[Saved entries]
##############################
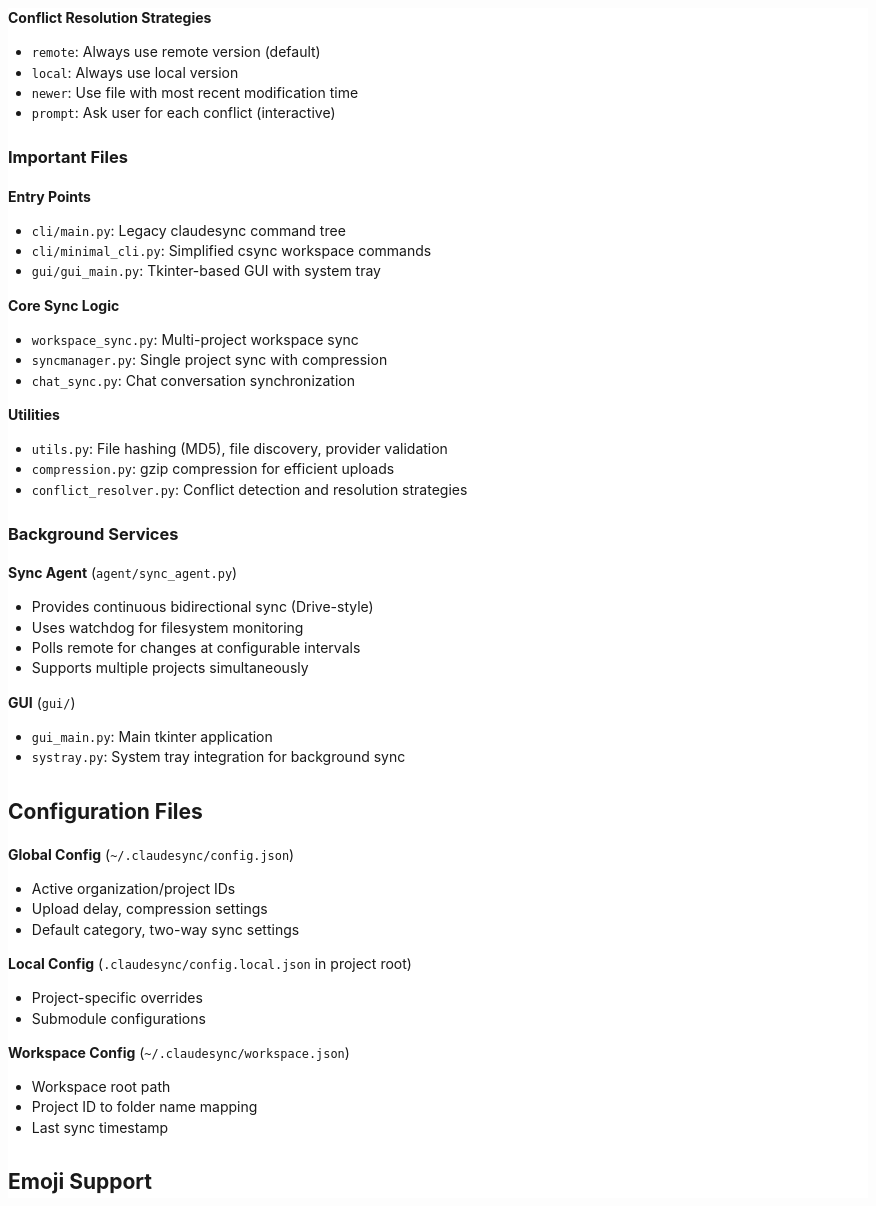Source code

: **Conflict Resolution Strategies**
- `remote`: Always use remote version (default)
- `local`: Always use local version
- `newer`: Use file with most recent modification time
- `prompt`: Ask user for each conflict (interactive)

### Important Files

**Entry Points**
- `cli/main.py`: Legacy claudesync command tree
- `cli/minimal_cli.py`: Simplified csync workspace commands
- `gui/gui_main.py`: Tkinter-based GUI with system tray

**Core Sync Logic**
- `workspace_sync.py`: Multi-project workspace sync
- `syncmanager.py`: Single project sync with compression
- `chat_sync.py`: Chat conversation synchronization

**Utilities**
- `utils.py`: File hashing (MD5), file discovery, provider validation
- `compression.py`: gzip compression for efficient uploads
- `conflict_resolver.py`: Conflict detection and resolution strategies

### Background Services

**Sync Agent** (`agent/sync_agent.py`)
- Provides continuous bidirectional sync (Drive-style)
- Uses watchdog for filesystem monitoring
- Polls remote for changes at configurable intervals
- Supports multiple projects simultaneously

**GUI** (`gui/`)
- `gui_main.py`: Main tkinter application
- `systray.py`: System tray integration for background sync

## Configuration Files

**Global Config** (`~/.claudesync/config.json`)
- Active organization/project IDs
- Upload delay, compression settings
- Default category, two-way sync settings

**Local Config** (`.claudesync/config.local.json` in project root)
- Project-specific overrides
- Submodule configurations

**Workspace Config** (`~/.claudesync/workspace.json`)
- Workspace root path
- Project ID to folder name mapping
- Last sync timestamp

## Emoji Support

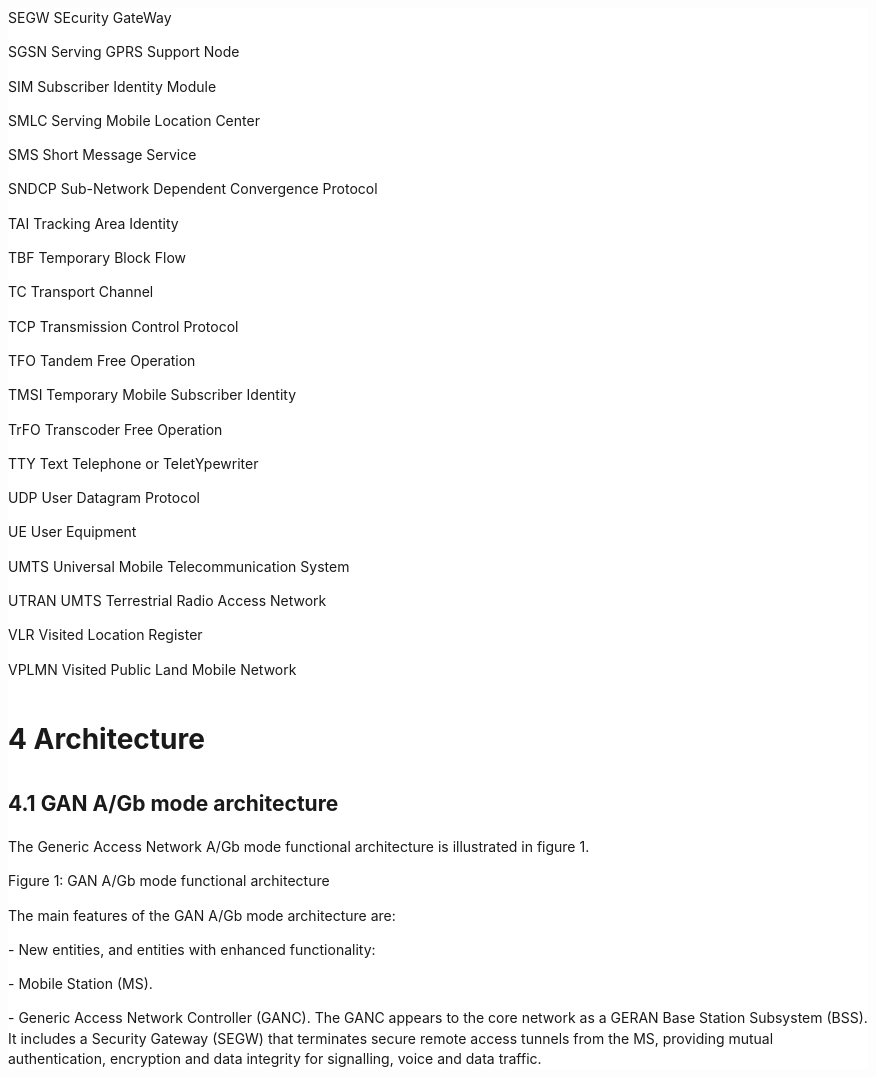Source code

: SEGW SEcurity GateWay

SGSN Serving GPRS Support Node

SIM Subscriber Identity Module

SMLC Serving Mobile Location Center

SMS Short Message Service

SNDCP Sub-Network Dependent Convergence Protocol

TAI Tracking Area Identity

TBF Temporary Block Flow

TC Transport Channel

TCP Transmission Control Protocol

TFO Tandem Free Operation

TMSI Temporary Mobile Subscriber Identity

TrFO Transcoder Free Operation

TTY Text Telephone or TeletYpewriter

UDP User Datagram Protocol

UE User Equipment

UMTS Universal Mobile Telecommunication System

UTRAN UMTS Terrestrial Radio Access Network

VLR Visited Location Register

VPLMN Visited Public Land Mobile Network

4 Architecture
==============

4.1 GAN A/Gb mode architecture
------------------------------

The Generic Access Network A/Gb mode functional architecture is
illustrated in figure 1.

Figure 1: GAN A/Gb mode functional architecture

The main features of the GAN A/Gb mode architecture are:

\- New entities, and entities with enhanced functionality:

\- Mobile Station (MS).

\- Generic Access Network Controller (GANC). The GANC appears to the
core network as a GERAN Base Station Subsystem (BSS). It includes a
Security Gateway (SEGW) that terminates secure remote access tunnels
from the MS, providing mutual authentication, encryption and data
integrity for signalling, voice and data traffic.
##############################
[Task statement] Repeat only the stretch of lines that begins at the line containing "4 Architecture" and ends at the last line above, both included.

[Response for this exercise]
4 Architecture
==============

4.1 GAN A/Gb mode architecture
------------------------------

The Generic Access Network A/Gb mode functional architecture is
illustrated in figure 1.

Figure 1: GAN A/Gb mode functional architecture

The main features of the GAN A/Gb mode architecture are:

\- New entities, and entities with enhanced functionality:

\- Mobile Station (MS).

\- Generic Access Network Controller (GANC). The GANC appears to the
core network as a GERAN Base Station Subsystem (BSS). It includes a
Security Gateway (SEGW) that terminates secure remote access tunnels
from the MS, providing mutual authentication, encryption and data
integrity for signalling, voice and data traffic.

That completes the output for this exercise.